# Cafepress style setup in UK



## sneeky (Apr 8, 2006)

I'm wondering why there is no Cafepress type of website set up in the UK. I suspect that it would cost a fair bit to start up.
Does anybody think that one DTG printer and a good website would be a fair start? Or would it be doomed to failure by the prospective start up costs???
Just wondering........discuss....


----------



## Solmu (Aug 15, 2005)

sneeky said:


> I'm wondering why there is no Cafepress type of website set up in the UK.


There is Spreadshirt in Germany/serving Europe, but that does seem to be about as close as it's got.

I have my suspicions as to why, but it would be baseless conjecture.



sneeky said:


> I suspect that it would cost a fair bit to start up.


Half a million pounds or so?



sneeky said:


> Does anybody think that one DTG printer and a good website would be a fair start?


Absolutely not. No way.

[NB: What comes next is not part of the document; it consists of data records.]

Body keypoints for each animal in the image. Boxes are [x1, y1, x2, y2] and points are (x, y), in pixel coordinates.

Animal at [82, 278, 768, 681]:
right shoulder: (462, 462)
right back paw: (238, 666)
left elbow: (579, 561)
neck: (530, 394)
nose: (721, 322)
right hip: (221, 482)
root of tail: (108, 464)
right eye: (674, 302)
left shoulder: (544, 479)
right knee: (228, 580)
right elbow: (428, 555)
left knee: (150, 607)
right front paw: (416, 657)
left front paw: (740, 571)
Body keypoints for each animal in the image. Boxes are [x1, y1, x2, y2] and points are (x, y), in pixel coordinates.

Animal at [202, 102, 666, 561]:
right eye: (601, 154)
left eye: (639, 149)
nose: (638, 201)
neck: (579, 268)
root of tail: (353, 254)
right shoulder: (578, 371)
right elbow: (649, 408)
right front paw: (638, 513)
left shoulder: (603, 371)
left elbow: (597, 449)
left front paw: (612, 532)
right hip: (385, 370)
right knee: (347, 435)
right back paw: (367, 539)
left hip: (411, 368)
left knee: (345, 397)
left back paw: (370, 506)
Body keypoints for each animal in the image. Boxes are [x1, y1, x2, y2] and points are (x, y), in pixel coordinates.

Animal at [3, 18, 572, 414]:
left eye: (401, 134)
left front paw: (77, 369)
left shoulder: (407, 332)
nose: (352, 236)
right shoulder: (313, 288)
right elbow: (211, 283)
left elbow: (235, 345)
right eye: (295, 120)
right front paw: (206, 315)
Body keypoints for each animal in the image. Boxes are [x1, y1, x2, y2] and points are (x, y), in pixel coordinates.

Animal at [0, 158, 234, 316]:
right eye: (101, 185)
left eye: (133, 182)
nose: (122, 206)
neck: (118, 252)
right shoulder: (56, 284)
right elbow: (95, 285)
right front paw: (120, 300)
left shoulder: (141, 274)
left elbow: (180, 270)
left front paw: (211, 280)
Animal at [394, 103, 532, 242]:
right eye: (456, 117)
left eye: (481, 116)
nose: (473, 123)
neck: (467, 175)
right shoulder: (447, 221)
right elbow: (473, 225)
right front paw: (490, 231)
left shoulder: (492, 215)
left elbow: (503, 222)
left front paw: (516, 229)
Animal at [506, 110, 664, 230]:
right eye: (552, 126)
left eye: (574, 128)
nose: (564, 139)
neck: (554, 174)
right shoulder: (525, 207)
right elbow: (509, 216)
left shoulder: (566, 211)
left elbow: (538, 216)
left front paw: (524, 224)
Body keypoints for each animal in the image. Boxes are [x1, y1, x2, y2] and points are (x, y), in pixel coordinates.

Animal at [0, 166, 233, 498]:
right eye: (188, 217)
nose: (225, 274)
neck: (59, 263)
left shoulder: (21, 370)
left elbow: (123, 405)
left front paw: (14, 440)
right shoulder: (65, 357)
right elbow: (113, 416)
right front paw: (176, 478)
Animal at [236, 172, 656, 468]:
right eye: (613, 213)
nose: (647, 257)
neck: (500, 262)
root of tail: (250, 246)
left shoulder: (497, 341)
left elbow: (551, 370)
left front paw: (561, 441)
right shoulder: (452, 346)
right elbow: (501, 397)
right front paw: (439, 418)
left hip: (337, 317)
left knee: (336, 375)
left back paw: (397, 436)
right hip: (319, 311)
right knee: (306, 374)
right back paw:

Definitely no chance.

One DTG printer and a website could be a successful business, it could even offer fulfillment to a small client base, but it's not even close to being on the same level as Cafepress.

...unless by "one DTG printer" you mean "one quarter of a million dollar high production DTG printer", in which case I suppose you're in with a chance, but I think there'd be much better ways to invest the money.


----------



## BIGNUMPT (Aug 31, 2006)

Morning all,

A firm called Spice, SPICE, shopping online for personalized humorous tshirts, gifts and items do it in the UK .


However, when i enquired before joing CP in Nov they emailed to state they were not taking on new customers. Not sure if this is still the case.

Bignumpt


----------